EXERCISE BRIEF >> Return, word for word, only the lines of the data below that lie between the line with "dixie cup: present" and the line with "candle: present [511,353,553,403]", those two lines included.

DATASET >>
========

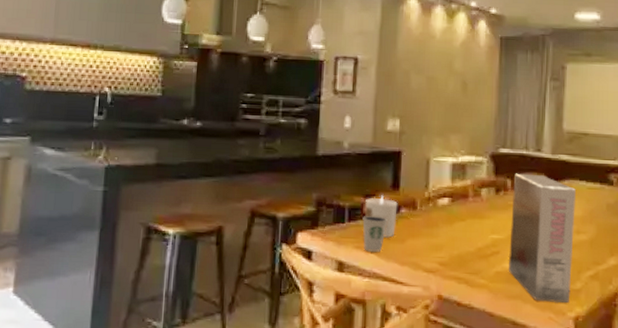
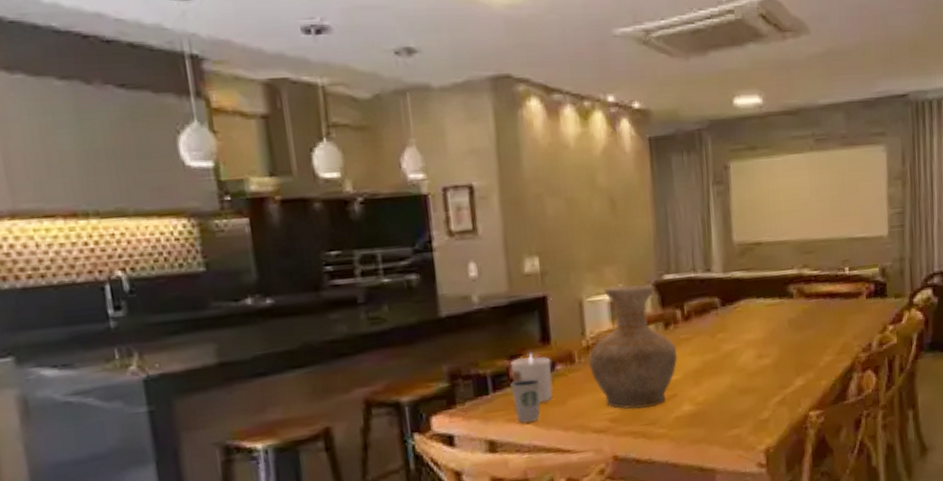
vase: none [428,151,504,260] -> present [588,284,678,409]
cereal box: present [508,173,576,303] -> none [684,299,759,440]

========

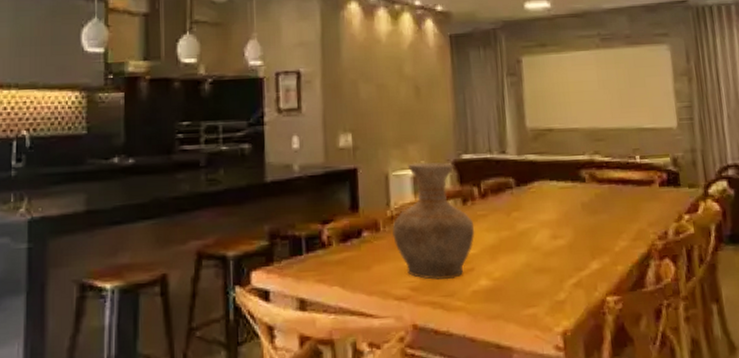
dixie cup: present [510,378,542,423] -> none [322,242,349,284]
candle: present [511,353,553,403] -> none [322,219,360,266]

========

TASK RESPONSE >>
dixie cup: present [510,378,542,423] -> none [322,242,349,284]
candle: present [511,353,553,403] -> none [322,219,360,266]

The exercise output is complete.